[Text block]
----
The day before I set off for my wedding weekend, 10 years ago, there was a knock on the door. It was my GP, a kind and thoughtful woman who has always cared for me and my family with a very personal touch. And so, it was no surprise that she handed me a gift for my wedding weekend. That gift was a book of poetry and prose, an anthology for lovers.
In the book, amongst all the beautiful (but flowery in my opinion) writings on love was a poem by Wendy Cope – Being Boring. I related to this poem, because I understood immediately the story, the simple feeling, the uncomplicated language. I read it to my husband to be, and we both agreed that this was “our poem” just the same way we’d have “our song”.
Now every October on our wedding anniversary I send him a text with the same poem. We really have lived up to the title.
Similarly, my nana gave my uncle the same birthday card every year. At the end of each birthday, she would carefully take the card off the top of the telly and put it away for next year when she would stuff it with a “few bob” for his birthday. Maybe she too liked the verse so much that she rehashed it every year. Maybe she was saving a few bob not having to buy a new card year in year out.
----
[Data extract]
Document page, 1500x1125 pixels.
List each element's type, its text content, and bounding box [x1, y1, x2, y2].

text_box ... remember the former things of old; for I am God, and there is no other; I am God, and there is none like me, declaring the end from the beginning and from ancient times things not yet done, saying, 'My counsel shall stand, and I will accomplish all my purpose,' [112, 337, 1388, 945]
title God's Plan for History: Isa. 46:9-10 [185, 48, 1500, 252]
----
According to the wedding poem text, when does the writer send the poem by text message each year? Answer using only the text about the wedding poem.

Every October, on the wedding anniversary.